While Kaufman doesn’t think the U.S. public school system should get rid of advanced instruction, he does want to frame it differently. Instead of programs being solely for the “gifted” or “talented,” they should be open to anyone at any point when they are ready. Kaufman wants a more dynamic and flexible gifted and talented education program that considers a wide range of indicators—such as thinking flexibly, self-reflection, creativity, imagination, innovation, taking responsible risks, listening with understanding and empathy, and remaining open to continuous learning—which would give more people a bite of the gifted apple.
Strict cutoff scores for gifted programs and intelligence assessments should be abolished, in Kaufman’s view. Test scores must be viewed within a larger context, he says: “How do students behave during testing? What kind of learning opportunities and environment are they exposed to? What’s their level of grit, leadership, creativity, and talent for things other than academics?”
Kaufman points to Project Bright Idea as an example of how this might work. It believes, and has yielded impressive results, that all children benefit from a gifted curriculum. Here’s what Kaufman wrote about it in a July 2013 op-ed for the Los Angeles Times:
The latest phase focused on K-2, with students whose economic and educational backgrounds don’t usually land them in accelerated programs … Virtually none of the students involved had been nominated for gifted and talented programs. But by second grade, about 1 in 4 was identified as gifted. And even those who weren’t showed substantial improvements in the gifted behaviors that were taught. On top of that, one principal found that nearly every Bright Idea student scored 50% to 100% higher than students in the regular classrooms on every academic assessment given.

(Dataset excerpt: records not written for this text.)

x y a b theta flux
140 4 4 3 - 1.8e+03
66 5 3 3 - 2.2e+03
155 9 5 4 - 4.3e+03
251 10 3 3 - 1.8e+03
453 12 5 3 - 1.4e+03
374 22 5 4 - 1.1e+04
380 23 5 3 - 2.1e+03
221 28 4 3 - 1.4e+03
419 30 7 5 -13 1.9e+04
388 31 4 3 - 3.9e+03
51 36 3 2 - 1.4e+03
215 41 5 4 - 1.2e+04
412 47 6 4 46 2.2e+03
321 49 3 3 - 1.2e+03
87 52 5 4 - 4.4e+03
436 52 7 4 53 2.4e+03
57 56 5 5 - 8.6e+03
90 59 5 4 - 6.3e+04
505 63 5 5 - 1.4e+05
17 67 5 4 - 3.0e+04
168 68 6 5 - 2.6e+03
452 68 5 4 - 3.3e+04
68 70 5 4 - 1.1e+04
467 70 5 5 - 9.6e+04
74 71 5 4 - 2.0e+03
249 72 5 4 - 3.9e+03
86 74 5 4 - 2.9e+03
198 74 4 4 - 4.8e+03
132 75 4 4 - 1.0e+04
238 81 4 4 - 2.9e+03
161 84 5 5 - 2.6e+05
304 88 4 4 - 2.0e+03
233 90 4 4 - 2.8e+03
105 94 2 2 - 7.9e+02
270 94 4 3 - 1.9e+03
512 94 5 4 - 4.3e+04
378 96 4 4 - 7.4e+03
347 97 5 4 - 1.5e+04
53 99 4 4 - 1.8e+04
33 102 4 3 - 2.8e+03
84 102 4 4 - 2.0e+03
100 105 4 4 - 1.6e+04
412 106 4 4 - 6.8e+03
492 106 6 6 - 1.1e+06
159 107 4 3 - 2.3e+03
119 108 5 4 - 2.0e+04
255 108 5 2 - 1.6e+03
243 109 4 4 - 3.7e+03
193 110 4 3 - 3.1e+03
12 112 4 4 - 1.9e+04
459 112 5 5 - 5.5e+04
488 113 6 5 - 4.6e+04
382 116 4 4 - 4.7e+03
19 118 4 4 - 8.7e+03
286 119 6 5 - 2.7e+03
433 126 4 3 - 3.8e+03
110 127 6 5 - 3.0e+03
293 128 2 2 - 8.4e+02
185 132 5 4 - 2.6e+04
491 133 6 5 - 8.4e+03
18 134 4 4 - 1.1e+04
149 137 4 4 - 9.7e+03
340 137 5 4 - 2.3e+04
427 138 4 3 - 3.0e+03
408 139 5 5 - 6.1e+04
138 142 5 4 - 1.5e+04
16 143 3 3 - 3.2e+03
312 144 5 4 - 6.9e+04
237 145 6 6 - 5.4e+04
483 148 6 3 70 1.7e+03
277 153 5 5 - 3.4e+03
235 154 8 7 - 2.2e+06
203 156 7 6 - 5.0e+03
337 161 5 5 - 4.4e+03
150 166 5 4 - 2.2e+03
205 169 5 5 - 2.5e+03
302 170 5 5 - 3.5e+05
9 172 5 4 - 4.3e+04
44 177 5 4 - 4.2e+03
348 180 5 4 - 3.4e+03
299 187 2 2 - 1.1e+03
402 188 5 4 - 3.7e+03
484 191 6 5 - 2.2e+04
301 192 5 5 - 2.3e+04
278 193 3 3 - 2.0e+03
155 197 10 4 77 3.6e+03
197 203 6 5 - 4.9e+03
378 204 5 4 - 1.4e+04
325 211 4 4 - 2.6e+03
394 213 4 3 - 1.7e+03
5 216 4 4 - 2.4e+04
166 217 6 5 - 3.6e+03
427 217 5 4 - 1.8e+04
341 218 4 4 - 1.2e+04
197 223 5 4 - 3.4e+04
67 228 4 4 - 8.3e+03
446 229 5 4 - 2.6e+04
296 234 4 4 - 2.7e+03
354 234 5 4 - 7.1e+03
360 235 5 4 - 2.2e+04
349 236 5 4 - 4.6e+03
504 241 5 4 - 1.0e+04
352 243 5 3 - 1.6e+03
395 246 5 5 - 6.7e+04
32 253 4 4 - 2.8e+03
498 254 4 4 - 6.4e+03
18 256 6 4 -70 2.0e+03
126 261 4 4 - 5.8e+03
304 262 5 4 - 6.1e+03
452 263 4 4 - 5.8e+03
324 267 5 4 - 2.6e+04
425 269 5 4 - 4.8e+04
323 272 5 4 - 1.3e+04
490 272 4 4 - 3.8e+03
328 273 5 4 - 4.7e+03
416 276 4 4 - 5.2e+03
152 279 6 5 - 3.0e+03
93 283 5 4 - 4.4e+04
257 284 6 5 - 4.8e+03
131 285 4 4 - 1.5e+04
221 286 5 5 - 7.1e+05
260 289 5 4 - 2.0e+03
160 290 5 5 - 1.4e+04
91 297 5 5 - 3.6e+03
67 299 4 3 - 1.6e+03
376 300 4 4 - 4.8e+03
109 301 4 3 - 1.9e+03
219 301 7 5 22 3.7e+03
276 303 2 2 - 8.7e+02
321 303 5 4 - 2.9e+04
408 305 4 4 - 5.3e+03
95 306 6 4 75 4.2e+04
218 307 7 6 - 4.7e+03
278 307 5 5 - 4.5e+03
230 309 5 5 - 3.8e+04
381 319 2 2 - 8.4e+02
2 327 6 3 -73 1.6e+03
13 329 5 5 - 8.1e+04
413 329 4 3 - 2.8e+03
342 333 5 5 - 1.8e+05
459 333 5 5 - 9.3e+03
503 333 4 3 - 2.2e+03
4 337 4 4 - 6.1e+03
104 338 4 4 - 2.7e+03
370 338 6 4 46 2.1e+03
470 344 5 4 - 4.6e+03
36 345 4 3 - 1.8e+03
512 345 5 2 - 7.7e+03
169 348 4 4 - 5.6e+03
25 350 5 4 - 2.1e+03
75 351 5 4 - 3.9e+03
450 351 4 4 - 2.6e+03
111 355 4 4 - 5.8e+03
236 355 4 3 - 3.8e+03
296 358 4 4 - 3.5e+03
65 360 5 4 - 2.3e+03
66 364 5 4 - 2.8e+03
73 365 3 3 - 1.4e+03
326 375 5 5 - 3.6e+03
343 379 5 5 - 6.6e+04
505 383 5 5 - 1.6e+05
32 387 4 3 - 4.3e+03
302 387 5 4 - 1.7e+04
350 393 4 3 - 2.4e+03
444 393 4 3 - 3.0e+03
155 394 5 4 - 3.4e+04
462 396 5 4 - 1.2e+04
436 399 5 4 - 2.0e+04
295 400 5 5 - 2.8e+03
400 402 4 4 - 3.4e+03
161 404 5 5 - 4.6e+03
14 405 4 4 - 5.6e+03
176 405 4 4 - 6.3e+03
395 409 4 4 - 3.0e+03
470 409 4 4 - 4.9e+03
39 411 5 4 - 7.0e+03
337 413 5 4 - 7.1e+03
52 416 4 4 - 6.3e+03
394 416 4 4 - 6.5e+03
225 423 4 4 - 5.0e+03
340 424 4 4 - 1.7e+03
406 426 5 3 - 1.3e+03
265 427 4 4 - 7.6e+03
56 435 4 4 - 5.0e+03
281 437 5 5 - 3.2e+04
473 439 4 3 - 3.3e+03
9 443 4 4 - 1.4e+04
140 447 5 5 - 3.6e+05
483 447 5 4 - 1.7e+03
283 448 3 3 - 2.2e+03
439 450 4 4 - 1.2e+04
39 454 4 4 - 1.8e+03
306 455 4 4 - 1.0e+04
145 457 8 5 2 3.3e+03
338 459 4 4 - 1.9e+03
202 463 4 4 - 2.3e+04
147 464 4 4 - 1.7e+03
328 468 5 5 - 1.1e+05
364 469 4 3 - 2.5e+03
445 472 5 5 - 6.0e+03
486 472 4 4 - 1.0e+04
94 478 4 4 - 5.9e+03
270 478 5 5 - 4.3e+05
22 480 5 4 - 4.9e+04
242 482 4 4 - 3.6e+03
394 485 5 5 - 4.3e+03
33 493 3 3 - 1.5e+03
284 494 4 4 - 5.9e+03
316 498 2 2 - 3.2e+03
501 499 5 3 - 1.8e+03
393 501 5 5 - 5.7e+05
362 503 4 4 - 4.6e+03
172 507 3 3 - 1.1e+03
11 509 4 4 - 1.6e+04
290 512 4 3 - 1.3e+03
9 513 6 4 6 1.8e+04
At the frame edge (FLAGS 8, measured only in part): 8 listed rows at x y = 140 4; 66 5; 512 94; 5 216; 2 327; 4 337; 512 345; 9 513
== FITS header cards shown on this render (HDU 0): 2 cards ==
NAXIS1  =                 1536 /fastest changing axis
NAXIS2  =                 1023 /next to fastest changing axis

It’s time for a paradigm shift, Kaufman says. What we need is an educational culture that allows for a wide range of personal characteristics to be accepted, cultivated and considered as potential gifts, he argues. Whether this is a practical solution that can also be implemented, it’s certainly a welcome opinion to hear amidst the debates of how and what students should be taught and the growing emphasis placed on standardized test scores.
Kaufman acknowledges that paths to success look different for everybody, but we all deserve the chance to be valued for our unique strengths. With enough support, encouragement, effort, understanding, determination, drive, internal guidance and a plethora of other golden combinations, we have a fighting chance of becoming a successful version of our younger, (ungifted) selves.